Nach jedem Tauchgang im Meer sollte das Gehäuse mit Süsswasser abgespült werden, sonst kann beim trocknen Salzwasser in den Ritzen kristallisieren. Es ist ratsam, das Gehäuse nicht stundenlang im Becken liegen zu lassen, denn meistens leckt es bei wenig Wasserdruck. O-Ringe werden dichter je tiefer unter Wasser man sich befindet, da sie stärker gegen das Gehäuse gequetscht werden.

Sofern es die Akkukapazität und die Speicherkarte zulässt, ist es empfehlenswert im Tauchurlaub das Gehäuse nicht nach jedem Tauchgang zu öffnen, sondern nur einmal am Abend.
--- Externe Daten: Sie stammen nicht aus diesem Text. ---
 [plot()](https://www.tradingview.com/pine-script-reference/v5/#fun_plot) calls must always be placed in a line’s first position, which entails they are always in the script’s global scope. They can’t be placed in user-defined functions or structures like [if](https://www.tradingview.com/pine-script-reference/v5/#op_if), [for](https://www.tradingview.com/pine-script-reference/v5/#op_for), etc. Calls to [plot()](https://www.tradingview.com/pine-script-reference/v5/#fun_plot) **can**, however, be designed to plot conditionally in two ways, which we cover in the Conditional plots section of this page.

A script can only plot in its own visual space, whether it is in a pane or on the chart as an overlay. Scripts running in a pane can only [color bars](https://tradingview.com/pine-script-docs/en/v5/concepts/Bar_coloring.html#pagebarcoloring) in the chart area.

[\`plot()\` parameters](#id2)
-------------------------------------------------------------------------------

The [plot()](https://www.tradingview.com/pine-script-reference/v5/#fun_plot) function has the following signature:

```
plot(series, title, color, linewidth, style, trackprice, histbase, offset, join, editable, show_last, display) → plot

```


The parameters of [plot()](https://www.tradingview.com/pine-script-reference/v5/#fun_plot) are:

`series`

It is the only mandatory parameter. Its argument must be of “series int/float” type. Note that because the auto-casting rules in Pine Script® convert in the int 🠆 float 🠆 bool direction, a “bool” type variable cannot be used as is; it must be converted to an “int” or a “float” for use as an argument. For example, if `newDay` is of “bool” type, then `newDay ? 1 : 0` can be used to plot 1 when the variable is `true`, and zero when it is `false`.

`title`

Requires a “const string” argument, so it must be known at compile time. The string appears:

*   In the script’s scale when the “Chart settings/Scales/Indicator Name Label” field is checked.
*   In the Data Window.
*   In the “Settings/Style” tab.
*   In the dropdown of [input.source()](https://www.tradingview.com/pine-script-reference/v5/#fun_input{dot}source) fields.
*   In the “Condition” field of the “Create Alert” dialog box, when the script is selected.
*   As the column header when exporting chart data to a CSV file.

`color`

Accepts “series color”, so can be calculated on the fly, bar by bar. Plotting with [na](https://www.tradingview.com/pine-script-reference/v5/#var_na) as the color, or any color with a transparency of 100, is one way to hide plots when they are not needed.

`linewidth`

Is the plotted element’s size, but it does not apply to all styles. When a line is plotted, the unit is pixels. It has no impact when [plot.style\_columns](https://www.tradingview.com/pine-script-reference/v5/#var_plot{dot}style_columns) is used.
Dies reduziert die Gefahr, dass O-Ringe verschmutzen oder das Gehäuse nicht richtig verschlossen wird. Hierzu soll man sich Zeit lassen und nicht husch husch zwischen Briefing und Tauchgang noch rasch die Kamera zusammen bauen. Für Aufnahmen über Wasser eignet sich z. B. die identische Ersatzkamera.

Nach jedem Verschliessen kontrollieren, ob die Kamera korrekt eingebaut ist, sich alle Tasten bedienen lassen, der Blitz richtig angeschlossen ist, ob alle Akkus geladen sind und eine Probeaufnahme mit Blitz machen.

Wenn das Unterwassegehäuse über eine längere Zeit gelagert werden soll, entweder die Rückwand öffnen oder den O-Ring entfernen, sonst kann sich dieser verformen und wird undicht.

Am besten werden Silica-Gel Päckchen in einem luftdichten Behälter zusammen mit einem ganz grossen gelagert. So können sie sich im ungenutzten Zustand weniger mit Luftfeuchtigkeit aufsaugen. Silica-Gel lässt sich nach Gebrauch wieder regenerieren, indem es im Backofen für ein paar Stunden auf etwa 80 °C erhitzt wird und so das aufgenommene Wasser ausgetrieben wird.

Sollte sich unter Wasser dennoch einmal der Port beschlagen, so hilft es oft, mit dem Finger oder Handballen so lange schnell darüber reiben, dass sich das Glas etwas erwärmt und der Beschlag auflöst. Man hat dann für die nächsten ein bis zwei Aufnahmen wieder freie Sicht. Das während dem Reiben entstehende Quietschen sorgt für verdutzte Gesichter bei Mittauchern und Fischen.